• Question: What have you enjoyed working on the most in epidemiology and why?

    Asked by Hannah to Kevin, Liz, Beccy, Rosie on 9 Jun 2017.
    • Photo: anon

      anon answered on 9 Jun 2017:


      Being able to play a part is something as monumental as the control of Ebola in West Africa is definitely the most rewarding.

      I’ve also been able to work with some really amazing scientists – including Sir Roy Anderson and Sir David Cox. They were both my mentors.

      To demonstrate the scale of the challenge controlling the West African Ebola epidemic consider that there were over 20,000 cases of Ebola and over 10,000 deaths but if not for international control efforts, it could have been much worse. I am not a medic – I can’t help individual patients but I can help understand how the disease is spreading, whether it is getting better or worse and what control measures are working best.

    • Photo: Kevin Pollock

      Kevin Pollock answered on 9 Jun 2017:


      I have enjoyed working on the impact of the HPV vaccine on HPV-driven cancers – these include cervical, vulvovaginal and head and neck cancers. In Scotland, we can link datasets and see which women have been vaccinated, when they attend for the first smear and whether the vaccine reduces the HPV infection (which can lead to cancer). Our data suggest that the vaccine is associated with a 90% reduction in cancerous HPV infections. This is great news, especially as it seems to do better in those women from more deprived areas, where the burden of cervical cancer is highest.

    • Photo: Rosie Fok

      Rosie Fok answered on 10 Jun 2017:


      The epidemiology I work on most is on a small scale / local level. For example, working with the hospital’s infection control nurses to find out how a specific infection might be spreading from patient to patient. Then we put measures in place to stop the spread. This might be as simple as reminding people to wash their hands, or changing the way the basin on the ward is used.

    • Photo: Liz Buckingham-Jeffery

      Liz Buckingham-Jeffery answered on 11 Jun 2017:


      I have only worked in epidemiology for a few years, and in that time I’ve mostly worked on one project about norovirus. (Norovirus is an illness which causes vomiting and diarrhoea.) So I guess that has been my favourite project to work on so far! But within that project, the part I enjoy the most is probably writing computer programmes.

      Epidemiologists use computer programmes for lots of things. I’ll explain just one example.
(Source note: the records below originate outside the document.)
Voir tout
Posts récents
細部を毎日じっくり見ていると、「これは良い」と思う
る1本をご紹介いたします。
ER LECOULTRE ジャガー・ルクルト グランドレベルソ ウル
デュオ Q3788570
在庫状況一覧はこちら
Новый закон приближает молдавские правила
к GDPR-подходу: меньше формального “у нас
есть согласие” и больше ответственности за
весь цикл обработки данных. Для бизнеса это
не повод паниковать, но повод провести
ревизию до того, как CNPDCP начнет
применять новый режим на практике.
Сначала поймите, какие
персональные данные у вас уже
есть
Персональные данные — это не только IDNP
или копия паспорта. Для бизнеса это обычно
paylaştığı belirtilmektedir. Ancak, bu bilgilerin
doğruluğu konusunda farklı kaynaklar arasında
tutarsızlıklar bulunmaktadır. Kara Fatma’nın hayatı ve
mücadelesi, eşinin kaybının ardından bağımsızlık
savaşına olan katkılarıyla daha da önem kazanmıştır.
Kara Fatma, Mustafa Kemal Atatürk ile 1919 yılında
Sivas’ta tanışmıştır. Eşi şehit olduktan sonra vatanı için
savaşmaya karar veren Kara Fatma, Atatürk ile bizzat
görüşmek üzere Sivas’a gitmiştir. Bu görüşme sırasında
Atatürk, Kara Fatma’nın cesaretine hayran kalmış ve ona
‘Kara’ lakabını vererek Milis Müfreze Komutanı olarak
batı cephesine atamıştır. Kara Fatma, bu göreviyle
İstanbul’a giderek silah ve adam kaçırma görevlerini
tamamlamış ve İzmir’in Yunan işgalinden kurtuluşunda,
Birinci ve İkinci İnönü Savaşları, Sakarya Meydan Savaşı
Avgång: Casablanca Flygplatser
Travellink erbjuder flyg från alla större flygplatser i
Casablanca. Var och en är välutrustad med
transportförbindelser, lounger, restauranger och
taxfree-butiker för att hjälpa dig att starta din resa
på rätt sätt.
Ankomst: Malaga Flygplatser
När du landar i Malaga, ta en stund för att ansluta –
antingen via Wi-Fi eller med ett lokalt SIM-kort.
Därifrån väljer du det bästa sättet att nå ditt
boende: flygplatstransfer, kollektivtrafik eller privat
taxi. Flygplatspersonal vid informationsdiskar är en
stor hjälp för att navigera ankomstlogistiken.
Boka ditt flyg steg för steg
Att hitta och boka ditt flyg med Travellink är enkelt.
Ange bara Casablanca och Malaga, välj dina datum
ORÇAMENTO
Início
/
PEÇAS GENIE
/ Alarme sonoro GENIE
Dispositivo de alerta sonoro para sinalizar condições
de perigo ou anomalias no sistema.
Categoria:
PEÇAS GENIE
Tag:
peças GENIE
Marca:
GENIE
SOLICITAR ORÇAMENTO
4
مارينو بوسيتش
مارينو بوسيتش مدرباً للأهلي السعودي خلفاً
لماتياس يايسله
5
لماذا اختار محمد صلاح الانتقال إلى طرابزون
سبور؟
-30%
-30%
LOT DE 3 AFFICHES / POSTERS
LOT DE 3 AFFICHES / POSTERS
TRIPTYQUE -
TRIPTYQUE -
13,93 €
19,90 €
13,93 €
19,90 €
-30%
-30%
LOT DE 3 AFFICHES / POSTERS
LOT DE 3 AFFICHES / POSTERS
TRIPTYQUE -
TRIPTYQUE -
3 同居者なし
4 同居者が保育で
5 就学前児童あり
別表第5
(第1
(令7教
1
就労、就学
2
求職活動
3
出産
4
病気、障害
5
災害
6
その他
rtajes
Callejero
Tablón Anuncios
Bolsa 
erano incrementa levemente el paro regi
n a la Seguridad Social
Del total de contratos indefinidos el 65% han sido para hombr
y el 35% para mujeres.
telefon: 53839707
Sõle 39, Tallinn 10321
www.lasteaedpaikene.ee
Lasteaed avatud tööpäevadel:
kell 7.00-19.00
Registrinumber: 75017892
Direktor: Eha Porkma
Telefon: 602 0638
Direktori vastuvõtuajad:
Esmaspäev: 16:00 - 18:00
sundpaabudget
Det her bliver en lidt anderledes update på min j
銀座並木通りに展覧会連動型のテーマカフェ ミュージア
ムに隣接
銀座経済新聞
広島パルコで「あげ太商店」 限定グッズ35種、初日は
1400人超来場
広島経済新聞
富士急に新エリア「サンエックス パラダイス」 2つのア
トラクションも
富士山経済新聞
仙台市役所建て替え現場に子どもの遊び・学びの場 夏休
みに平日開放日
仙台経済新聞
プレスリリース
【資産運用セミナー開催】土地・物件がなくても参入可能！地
Pretend, for example, that we have a new vaccine. We want to know whether if we can just vaccinate children this will be enough to stop most of the disease. Because the vaccine is expensive so we can’t give it to everyone. But we obviously can’t do an experiment on a real group of people! So we can write a computer programme that includes important things about how diseases spread in real life, and see what happens when we ‘vaccinate’ the ‘population’ in the computer programme.

      I enjoy writing these computer programmes because it is just a big, logical problem solving puzzle. And that is the kind of thing I enjoy. I like logic puzzles, I think my brain just works that way!